A frantic journey to the library turned up two treasures: an Updike book about a doubting, sex-crazed minister and Einstein's theory of relativity. In the one, I have a familiar voice I've grown to love, and a descriptive power I've not encountered in anyone but Nabokov. In the latter, I'll probably understand a fraction, and be able to apply none of it, save for some of the most esoterically banal conversation-stoppers I can muster for future cocktail parties.

I do love Updike though. Part of the draw to him is in the spiritual depth of his novels. The experience of an Updike novel is uniquely visceral and the details are powerfully vivid and dynamic. But there's always more. Many have remarked that no one does sex like Updike. True. No one does doubt like Updike either. He has a way of charting the motions of the soul within the context of a terrifyingly mundane and secular world. The lusts seem to act as extensions of the spirit in an Updike novel. We are always reaching for that ultimate point of contact only to find it shattered by a paradoxical sense of isolation. Adultery is the theme running rampant throughout all of Updike's prose. It serves as a metaphor for our own wanderings away from our true source of light.
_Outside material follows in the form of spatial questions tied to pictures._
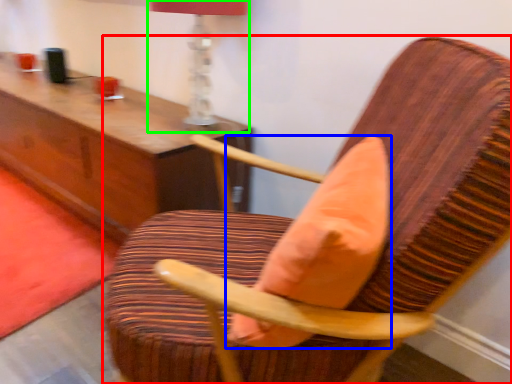
Question: Which object is positioned farthest from chair (highlighted by a red box)? Select from throw pillow (highlighted by a blue box) and table lamp (highlighted by a green box).

Choices:
 (A) throw pillow
 (B) table lamp

Answer: (B)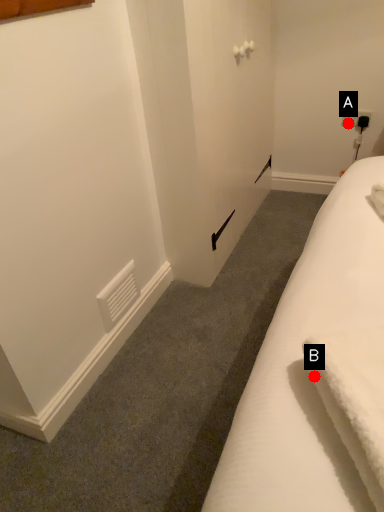
Question: Two points are circled on the image, labeled by A and B beside each circle. Which point is closer to the camera?

Choices:
 (A) A is closer
 (B) B is closer

Answer: (B)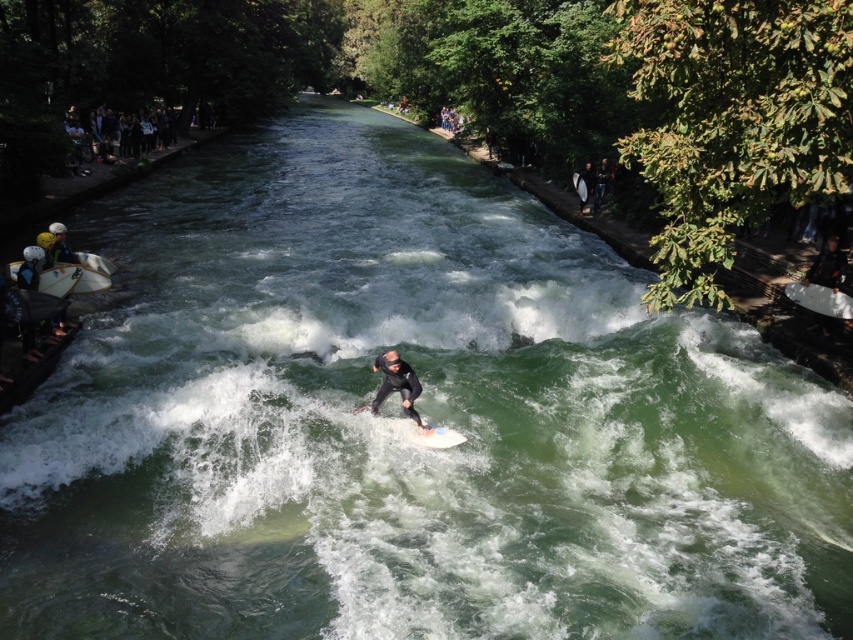
Can you confirm if white smooth surfboard at center is positioned below white matte surfboard at center?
Updike used to read from Karl Barth's commentary on Romans every night before he went to bed. He never tired of citing Kierkegaard and Barth as the vital sources of inspiration for his work, the set of coordinates by which he operated. His books are profoundly existential and profoundly theological. His characters are always trying to stay in motion, to stave away inertia. They are always trying to crowd away their emptiness with voluptuous bodies. Ironically, this ends up compounding the problem.

I am grateful to return to this most Christian of contemporary writers.